Stephen Harper a déclaré samedi que le gouvernement allait réagir au «ralentissement» de l'économie canadienne par une «forte discipline fiscale».

Le premier ministre a affirmé que l'économie canadienne avait été touchée négativement par la crise économique en Europe, le «ralentissement économique important et les autres problèmes reliés» en Chine et la «croissance très négative au premier trimestre» aux États-Unis.

Il a fait ces commentaires samedi, à Pickering, en Ontario, où il a annoncé que le gouvernement fédéral offrirait plus du double de sa contribution initiale pour l'expansion du parc urbain national de la Rouge, dans la grande région de Toronto.

Le prix du pétrole et d'autres matières premières est particulièrement influencé par le ralentissement économique, auquel le premier ministre a assuré qu'il réagirait par une «forte discipline fiscale».

Stephen Harper a dit croire que d'abaisser les impôts et de réaliser des investissements d'envergure dans l'économie canadienne, au moyen de contributions telle la prestation universelle pour la garde d'enfants (PUGE), aiderait à stabiliser l'avenir économique du pays.

Il a ajouté que le gouvernement fédéral n'allait pas «s'engager dans la spirale du déficit» qui mènerait à une baisse de sa cote de crédit, ni créer un «gel des investissements» en haussant les impôts des entreprises, et qu'il ne supprimerait pas les allégements fiscaux accordés aux familles.

«Tous les experts du monde croient que ce pays va poursuivre sa croissance à mesure que l'année va avancer et qu'il a certaines des meilleures perspectives de croissance devant lui, a déclaré M. Harper. Aussi longtemps que nous poursuivons notre plan d'impôts peu élevés, de budget équilibré et de faible dette, ce pays continuera à croître.»

Il y a quelques jours, le ministre des Finances, Joe Olivier, a affirmé qu'il était trop tôt pour dire que l'économie canadienne est tombée en récession. «Les chiffres ne sont pas encore sortis, a dit M. Oliver, mardi, à Vancouver. Lorsqu'ils seront sortis, nous verrons ce qu'ils nous disent.»

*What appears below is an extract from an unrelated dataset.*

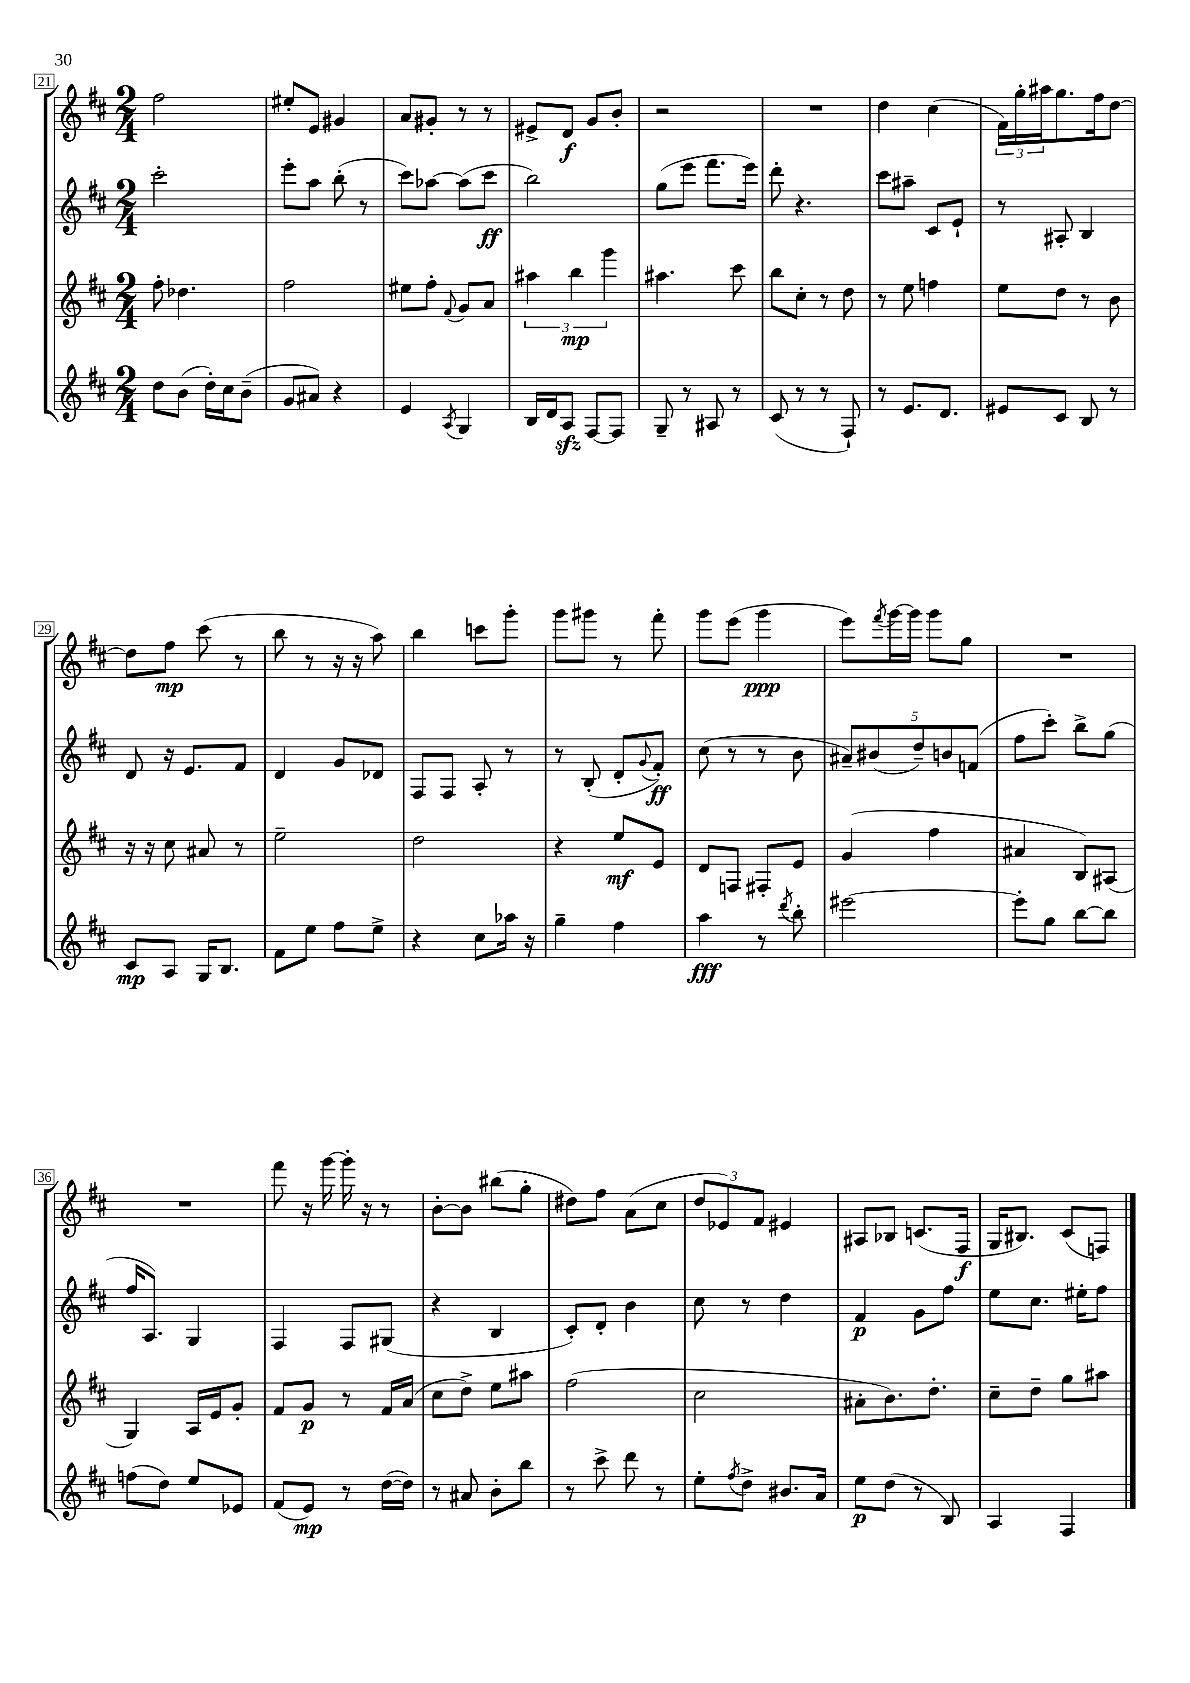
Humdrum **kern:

Pourtant, il y a une semaine, le ministre rejetait clairement les prévisions d'une importante banque américaine, Bank of America Merrill Lynch, selon lesquelles le Canada serait déjà en récession. Selon l'institution, l'économie canadienne semblait s'être contractée de 0,6 % au deuxième trimestre, après une contraction similaire durant les trois premiers mois de l'année.

Les craintes de récession s'accentuent également depuis que les données de Statistique Canada dévoilées la semaine dernière ont montré que l'économie s'était contractée en avril, un quatrième déclin mensuel consécutif.

De son côté, la Banque TD a estimé lundi dernier que le Canada se trouvait vraisemblablement en récession pour la première moitié de l'année, et elle a prédit que la Banque du Canada abaisserait ses taux d'intérêt la semaine prochaine.

La prochaine mise à jour sur les données mensuelles du produit intérieur brut doit être livrée le 31 juillet.